RECORD EXTRACTS =
=====

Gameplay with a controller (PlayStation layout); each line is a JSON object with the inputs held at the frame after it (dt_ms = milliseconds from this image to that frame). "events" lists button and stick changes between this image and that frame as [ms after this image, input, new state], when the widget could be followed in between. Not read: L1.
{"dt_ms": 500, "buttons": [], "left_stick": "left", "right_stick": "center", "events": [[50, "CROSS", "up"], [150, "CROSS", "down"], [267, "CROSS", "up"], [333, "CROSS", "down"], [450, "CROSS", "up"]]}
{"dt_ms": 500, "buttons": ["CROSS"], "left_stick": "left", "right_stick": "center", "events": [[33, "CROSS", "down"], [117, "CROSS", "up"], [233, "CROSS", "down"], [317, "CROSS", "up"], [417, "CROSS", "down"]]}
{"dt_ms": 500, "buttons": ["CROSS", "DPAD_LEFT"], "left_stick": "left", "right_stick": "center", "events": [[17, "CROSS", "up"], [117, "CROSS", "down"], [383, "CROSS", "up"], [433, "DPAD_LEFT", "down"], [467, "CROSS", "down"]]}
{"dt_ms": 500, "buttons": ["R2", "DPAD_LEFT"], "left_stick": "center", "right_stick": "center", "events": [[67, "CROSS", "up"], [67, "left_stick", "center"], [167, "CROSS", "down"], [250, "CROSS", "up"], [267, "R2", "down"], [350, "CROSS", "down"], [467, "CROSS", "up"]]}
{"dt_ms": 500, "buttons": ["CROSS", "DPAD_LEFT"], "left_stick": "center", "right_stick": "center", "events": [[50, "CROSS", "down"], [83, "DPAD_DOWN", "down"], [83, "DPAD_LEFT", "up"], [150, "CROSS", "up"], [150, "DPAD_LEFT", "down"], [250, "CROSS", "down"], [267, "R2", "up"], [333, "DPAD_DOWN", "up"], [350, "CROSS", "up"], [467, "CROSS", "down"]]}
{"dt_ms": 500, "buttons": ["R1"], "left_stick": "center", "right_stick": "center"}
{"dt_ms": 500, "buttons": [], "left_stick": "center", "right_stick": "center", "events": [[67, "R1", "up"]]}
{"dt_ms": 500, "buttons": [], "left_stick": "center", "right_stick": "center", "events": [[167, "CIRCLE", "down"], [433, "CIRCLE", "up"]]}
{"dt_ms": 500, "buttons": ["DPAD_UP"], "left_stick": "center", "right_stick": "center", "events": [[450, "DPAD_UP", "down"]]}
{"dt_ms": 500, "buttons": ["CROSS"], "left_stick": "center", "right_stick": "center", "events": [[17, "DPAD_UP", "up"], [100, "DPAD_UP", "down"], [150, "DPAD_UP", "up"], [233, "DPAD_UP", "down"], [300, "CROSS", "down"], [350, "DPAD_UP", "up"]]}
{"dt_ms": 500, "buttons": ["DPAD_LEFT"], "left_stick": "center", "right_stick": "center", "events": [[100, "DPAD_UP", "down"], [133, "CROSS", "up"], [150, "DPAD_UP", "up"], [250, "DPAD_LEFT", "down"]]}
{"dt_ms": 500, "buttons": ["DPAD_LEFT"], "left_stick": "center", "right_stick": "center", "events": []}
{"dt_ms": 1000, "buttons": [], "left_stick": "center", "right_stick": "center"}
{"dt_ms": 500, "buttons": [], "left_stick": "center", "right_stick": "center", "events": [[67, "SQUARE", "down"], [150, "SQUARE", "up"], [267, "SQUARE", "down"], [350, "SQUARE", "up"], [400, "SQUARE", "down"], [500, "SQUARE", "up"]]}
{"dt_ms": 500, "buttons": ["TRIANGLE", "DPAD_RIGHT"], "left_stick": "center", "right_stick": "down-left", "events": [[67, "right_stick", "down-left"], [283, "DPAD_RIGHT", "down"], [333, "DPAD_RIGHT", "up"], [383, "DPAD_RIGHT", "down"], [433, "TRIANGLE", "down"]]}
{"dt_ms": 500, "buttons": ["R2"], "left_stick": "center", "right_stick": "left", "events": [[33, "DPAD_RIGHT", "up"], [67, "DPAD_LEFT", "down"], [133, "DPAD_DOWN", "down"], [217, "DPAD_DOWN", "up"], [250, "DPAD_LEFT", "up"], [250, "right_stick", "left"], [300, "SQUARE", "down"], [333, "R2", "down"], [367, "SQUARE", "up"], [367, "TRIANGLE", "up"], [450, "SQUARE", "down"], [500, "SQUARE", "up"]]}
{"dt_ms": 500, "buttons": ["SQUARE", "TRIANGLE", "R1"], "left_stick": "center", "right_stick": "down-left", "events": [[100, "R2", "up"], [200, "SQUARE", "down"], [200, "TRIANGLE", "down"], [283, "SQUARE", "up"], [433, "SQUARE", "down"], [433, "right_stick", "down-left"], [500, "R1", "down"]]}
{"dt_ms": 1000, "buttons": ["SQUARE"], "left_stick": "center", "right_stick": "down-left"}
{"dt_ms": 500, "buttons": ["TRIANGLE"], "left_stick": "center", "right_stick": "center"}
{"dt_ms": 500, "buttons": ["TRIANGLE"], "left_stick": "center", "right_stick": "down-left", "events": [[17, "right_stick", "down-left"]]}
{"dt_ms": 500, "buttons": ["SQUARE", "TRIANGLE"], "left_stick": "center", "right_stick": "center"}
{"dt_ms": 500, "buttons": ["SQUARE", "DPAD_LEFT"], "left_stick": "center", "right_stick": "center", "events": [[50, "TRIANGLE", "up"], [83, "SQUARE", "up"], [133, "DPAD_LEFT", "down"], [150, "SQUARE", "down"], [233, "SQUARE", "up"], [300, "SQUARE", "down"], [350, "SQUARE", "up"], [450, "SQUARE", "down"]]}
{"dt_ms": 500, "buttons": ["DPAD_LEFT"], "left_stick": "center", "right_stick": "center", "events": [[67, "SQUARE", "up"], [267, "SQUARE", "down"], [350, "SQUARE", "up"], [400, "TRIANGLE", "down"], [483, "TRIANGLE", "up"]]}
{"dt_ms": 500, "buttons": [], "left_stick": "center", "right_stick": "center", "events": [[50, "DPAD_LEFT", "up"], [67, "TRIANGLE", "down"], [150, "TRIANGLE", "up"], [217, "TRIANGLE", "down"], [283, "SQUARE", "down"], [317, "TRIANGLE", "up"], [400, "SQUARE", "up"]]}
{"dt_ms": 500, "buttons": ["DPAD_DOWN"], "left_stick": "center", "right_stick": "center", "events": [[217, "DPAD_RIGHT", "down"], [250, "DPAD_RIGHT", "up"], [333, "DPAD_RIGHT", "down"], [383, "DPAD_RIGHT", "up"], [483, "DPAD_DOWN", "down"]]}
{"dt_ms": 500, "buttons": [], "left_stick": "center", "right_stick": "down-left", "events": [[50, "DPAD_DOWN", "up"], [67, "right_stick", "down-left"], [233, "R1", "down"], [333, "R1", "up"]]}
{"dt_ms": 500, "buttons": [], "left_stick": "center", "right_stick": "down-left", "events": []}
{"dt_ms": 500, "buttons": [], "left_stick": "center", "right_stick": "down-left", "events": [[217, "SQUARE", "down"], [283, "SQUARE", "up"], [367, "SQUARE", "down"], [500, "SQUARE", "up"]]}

=====

INSTRUCTIONS TO FOLLOW = All of the entries above need to be set down again exactly.

OUTPUT FOR THIS EXERCISE =
Gameplay with a controller (PlayStation layout); each line is a JSON object with the inputs held at the frame after it (dt_ms = milliseconds from this image to that frame). "events" lists button and stick changes between this image and that frame as [ms after this image, input, new state], when the widget could be followed in between. Not read: L1.
{"dt_ms": 500, "buttons": [], "left_stick": "left", "right_stick": "center", "events": [[50, "CROSS", "up"], [150, "CROSS", "down"], [267, "CROSS", "up"], [333, "CROSS", "down"], [450, "CROSS", "up"]]}
{"dt_ms": 500, "buttons": ["CROSS"], "left_stick": "left", "right_stick": "center", "events": [[33, "CROSS", "down"], [117, "CROSS", "up"], [233, "CROSS", "down"], [317, "CROSS", "up"], [417, "CROSS", "down"]]}
{"dt_ms": 500, "buttons": ["CROSS", "DPAD_LEFT"], "left_stick": "left", "right_stick": "center", "events": [[17, "CROSS", "up"], [117, "CROSS", "down"], [383, "CROSS", "up"], [433, "DPAD_LEFT", "down"], [467, "CROSS", "down"]]}
{"dt_ms": 500, "buttons": ["R2", "DPAD_LEFT"], "left_stick": "center", "right_stick": "center", "events": [[67, "CROSS", "up"], [67, "left_stick", "center"], [167, "CROSS", "down"], [250, "CROSS", "up"], [267, "R2", "down"], [350, "CROSS", "down"], [467, "CROSS", "up"]]}
{"dt_ms": 500, "buttons": ["CROSS", "DPAD_LEFT"], "left_stick": "center", "right_stick": "center", "events": [[50, "CROSS", "down"], [83, "DPAD_DOWN", "down"], [83, "DPAD_LEFT", "up"], [150, "CROSS", "up"], [150, "DPAD_LEFT", "down"], [250, "CROSS", "down"], [267, "R2", "up"], [333, "DPAD_DOWN", "up"], [350, "CROSS", "up"], [467, "CROSS", "down"]]}
{"dt_ms": 500, "buttons": ["R1"], "left_stick": "center", "right_stick": "center"}
{"dt_ms": 500, "buttons": [], "left_stick": "center", "right_stick": "center", "events": [[67, "R1", "up"]]}
{"dt_ms": 500, "buttons": [], "left_stick": "center", "right_stick": "center", "events": [[167, "CIRCLE", "down"], [433, "CIRCLE", "up"]]}
{"dt_ms": 500, "buttons": ["DPAD_UP"], "left_stick": "center", "right_stick": "center", "events": [[450, "DPAD_UP", "down"]]}
{"dt_ms": 500, "buttons": ["CROSS"], "left_stick": "center", "right_stick": "center", "events": [[17, "DPAD_UP", "up"], [100, "DPAD_UP", "down"], [150, "DPAD_UP", "up"], [233, "DPAD_UP", "down"], [300, "CROSS", "down"], [350, "DPAD_UP", "up"]]}
{"dt_ms": 500, "buttons": ["DPAD_LEFT"], "left_stick": "center", "right_stick": "center", "events": [[100, "DPAD_UP", "down"], [133, "CROSS", "up"], [150, "DPAD_UP", "up"], [250, "DPAD_LEFT", "down"]]}
{"dt_ms": 500, "buttons": ["DPAD_LEFT"], "left_stick": "center", "right_stick": "center", "events": []}
{"dt_ms": 1000, "buttons": [], "left_stick": "center", "right_stick": "center"}
{"dt_ms": 500, "buttons": [], "left_stick": "center", "right_stick": "center", "events": [[67, "SQUARE", "down"], [150, "SQUARE", "up"], [267, "SQUARE", "down"], [350, "SQUARE", "up"], [400, "SQUARE", "down"], [500, "SQUARE", "up"]]}
{"dt_ms": 500, "buttons": ["TRIANGLE", "DPAD_RIGHT"], "left_stick": "center", "right_stick": "down-left", "events": [[67, "right_stick", "down-left"], [283, "DPAD_RIGHT", "down"], [333, "DPAD_RIGHT", "up"], [383, "DPAD_RIGHT", "down"], [433, "TRIANGLE", "down"]]}
{"dt_ms": 500, "buttons": ["R2"], "left_stick": "center", "right_stick": "left", "events": [[33, "DPAD_RIGHT", "up"], [67, "DPAD_LEFT", "down"], [133, "DPAD_DOWN", "down"], [217, "DPAD_DOWN", "up"], [250, "DPAD_LEFT", "up"], [250, "right_stick", "left"], [300, "SQUARE", "down"], [333, "R2", "down"], [367, "SQUARE", "up"], [367, "TRIANGLE", "up"], [450, "SQUARE", "down"], [500, "SQUARE", "up"]]}
{"dt_ms": 500, "buttons": ["SQUARE", "TRIANGLE", "R1"], "left_stick": "center", "right_stick": "down-left", "events": [[100, "R2", "up"], [200, "SQUARE", "down"], [200, "TRIANGLE", "down"], [283, "SQUARE", "up"], [433, "SQUARE", "down"], [433, "right_stick", "down-left"], [500, "R1", "down"]]}
{"dt_ms": 1000, "buttons": ["SQUARE"], "left_stick": "center", "right_stick": "down-left"}
{"dt_ms": 500, "buttons": ["TRIANGLE"], "left_stick": "center", "right_stick": "center"}
{"dt_ms": 500, "buttons": ["TRIANGLE"], "left_stick": "center", "right_stick": "down-left", "events": [[17, "right_stick", "down-left"]]}
{"dt_ms": 500, "buttons": ["SQUARE", "TRIANGLE"], "left_stick": "center", "right_stick": "center"}
{"dt_ms": 500, "buttons": ["SQUARE", "DPAD_LEFT"], "left_stick": "center", "right_stick": "center", "events": [[50, "TRIANGLE", "up"], [83, "SQUARE", "up"], [133, "DPAD_LEFT", "down"], [150, "SQUARE", "down"], [233, "SQUARE", "up"], [300, "SQUARE", "down"], [350, "SQUARE", "up"], [450, "SQUARE", "down"]]}
{"dt_ms": 500, "buttons": ["DPAD_LEFT"], "left_stick": "center", "right_stick": "center", "events": [[67, "SQUARE", "up"], [267, "SQUARE", "down"], [350, "SQUARE", "up"], [400, "TRIANGLE", "down"], [483, "TRIANGLE", "up"]]}
{"dt_ms": 500, "buttons": [], "left_stick": "center", "right_stick": "center", "events": [[50, "DPAD_LEFT", "up"], [67, "TRIANGLE", "down"], [150, "TRIANGLE", "up"], [217, "TRIANGLE", "down"], [283, "SQUARE", "down"], [317, "TRIANGLE", "up"], [400, "SQUARE", "up"]]}
{"dt_ms": 500, "buttons": ["DPAD_DOWN"], "left_stick": "center", "right_stick": "center", "events": [[217, "DPAD_RIGHT", "down"], [250, "DPAD_RIGHT", "up"], [333, "DPAD_RIGHT", "down"], [383, "DPAD_RIGHT", "up"], [483, "DPAD_DOWN", "down"]]}
{"dt_ms": 500, "buttons": [], "left_stick": "center", "right_stick": "down-left", "events": [[50, "DPAD_DOWN", "up"], [67, "right_stick", "down-left"], [233, "R1", "down"], [333, "R1", "up"]]}
{"dt_ms": 500, "buttons": [], "left_stick": "center", "right_stick": "down-left", "events": []}
{"dt_ms": 500, "buttons": [], "left_stick": "center", "right_stick": "down-left", "events": [[217, "SQUARE", "down"], [283, "SQUARE", "up"], [367, "SQUARE", "down"], [500, "SQUARE", "up"]]}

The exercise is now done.